De acordo com o Ministério Público, o automóvel permanecia guardado na residência do presidente da Câmara, e não nas dependências do Poder Legislativo ou em garagem pública, sendo utilizado por ele, pela esposa e por um filho adolescente — este último, inclusive, sem habilitação.

O órgão também apontou que o carro não possuía identificação visual que indicasse se tratar de veículo oficial, o que dificultava a percepção da população sobre sua natureza pública.

Acidente envolvendo adolescente

O caso ganhou repercussão após um acidente ocorrido em 20 de setembro de 2025, quando o filho adolescente do vereador dirigia o veículo oficial e colidiu contra uma árvore ao se deslocar até uma padaria para realizar compras pessoais.

Segundo o MPPB, um vereador que passava pelo local teria registrado a situação com o celular ao perceber que o automóvel envolvido no acidente pertencia à Câmara Municipal. Ainda conforme os autos, o presidente da Casa Legislativa teria tomado o aparelho e o danificado, além de proferir ofensas verbais. O episódio foi registrado em Termo Circunstanciado de Ocorrência (TCO).

Fotos do veículo avariado e vídeo de sessão ordinária posterior ao fato foram anexados ao processo. Conforme o Ministério Público, na ocasião o vereador teria admitido o uso particular do automóvel.

Fundamentação da decisão

Ao conceder a tutela de urgência para bloqueio de bens, a magistrada entendeu que há indícios de desvio da finalidade do patrimônio público, configurando a probabilidade do direito.
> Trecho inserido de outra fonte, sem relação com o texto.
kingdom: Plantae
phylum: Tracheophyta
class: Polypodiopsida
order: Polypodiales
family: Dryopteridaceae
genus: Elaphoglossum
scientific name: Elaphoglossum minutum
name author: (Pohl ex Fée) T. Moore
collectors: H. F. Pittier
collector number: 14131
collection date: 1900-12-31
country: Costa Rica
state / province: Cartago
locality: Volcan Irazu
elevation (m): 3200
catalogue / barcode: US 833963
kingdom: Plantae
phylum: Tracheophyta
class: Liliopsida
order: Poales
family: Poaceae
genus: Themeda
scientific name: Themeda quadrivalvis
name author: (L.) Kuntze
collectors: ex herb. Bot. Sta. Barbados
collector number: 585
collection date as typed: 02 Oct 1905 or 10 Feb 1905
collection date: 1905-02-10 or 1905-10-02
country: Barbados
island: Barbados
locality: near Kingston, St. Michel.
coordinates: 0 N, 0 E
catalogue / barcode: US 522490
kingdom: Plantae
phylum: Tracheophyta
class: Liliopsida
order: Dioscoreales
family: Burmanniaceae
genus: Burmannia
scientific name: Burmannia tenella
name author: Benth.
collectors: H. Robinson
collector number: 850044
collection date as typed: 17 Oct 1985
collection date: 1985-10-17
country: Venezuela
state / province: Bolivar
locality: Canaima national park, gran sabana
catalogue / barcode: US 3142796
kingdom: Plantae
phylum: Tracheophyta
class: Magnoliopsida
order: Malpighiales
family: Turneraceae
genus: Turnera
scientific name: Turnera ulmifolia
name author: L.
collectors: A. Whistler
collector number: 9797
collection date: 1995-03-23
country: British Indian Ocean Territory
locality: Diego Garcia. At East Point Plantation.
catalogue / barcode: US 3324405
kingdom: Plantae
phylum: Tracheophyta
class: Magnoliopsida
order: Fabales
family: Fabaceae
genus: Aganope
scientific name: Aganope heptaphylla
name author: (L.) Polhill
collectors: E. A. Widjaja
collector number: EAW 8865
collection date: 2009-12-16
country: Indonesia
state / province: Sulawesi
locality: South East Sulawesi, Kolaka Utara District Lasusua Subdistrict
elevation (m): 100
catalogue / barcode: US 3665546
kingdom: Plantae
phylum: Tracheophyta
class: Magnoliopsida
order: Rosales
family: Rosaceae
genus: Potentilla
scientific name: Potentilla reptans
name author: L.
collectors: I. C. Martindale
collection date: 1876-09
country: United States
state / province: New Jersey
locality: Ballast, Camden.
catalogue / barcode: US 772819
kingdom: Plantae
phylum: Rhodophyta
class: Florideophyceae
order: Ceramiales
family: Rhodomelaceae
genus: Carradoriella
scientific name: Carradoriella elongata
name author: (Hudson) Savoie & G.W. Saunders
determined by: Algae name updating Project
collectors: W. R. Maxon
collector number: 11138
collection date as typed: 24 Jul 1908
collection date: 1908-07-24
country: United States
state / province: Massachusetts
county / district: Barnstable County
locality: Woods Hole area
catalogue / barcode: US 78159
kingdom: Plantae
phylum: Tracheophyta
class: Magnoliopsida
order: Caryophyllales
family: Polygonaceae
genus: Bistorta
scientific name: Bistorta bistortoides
Também considerou presente o perigo da demora, diante da necessidade de garantir eventual ressarcimento ao erário.

Na decisão, a juíza destacou que o dano patrimonial seria evidente, uma vez que o veículo sofreu avarias em circunstância alheia ao serviço público, conduzido por pessoa não habilitada e sem vínculo com a administração.

Pedido de afastamento negado

O MPPB também solicitou o afastamento cautelar do vereador do cargo, ou ao menos da presidência da Câmara, pelo prazo inicial de 90 dias, sob o argumento de risco à instrução processual e possibilidade de novos ilícitos.

O pedido, no entanto, foi indeferido neste momento. A magistrada entendeu que o afastamento de detentor de mandato eletivo exige cautela extrema e que, no atual estágio processual, não há demonstração de prejuízo irreversível à produção de provas.

Investigações criminais

Além da ação por improbidade, foram determinadas diligências para apurar possível ato infracional análogo ao artigo 309 do Código de Trânsito Brasileiro, referente à condução de veículo sem habilitação, bem como investigação com base no artigo 310 do mesmo código, por permitir que pessoa não habilitada dirigisse.

Também foi requisitada informação sobre inquérito policial que apura eventual prática de peculato, previsto no artigo 312 do Código Penal, em razão do suposto uso de bem público para fins particulares.

O processo segue em tramitação na Justiça.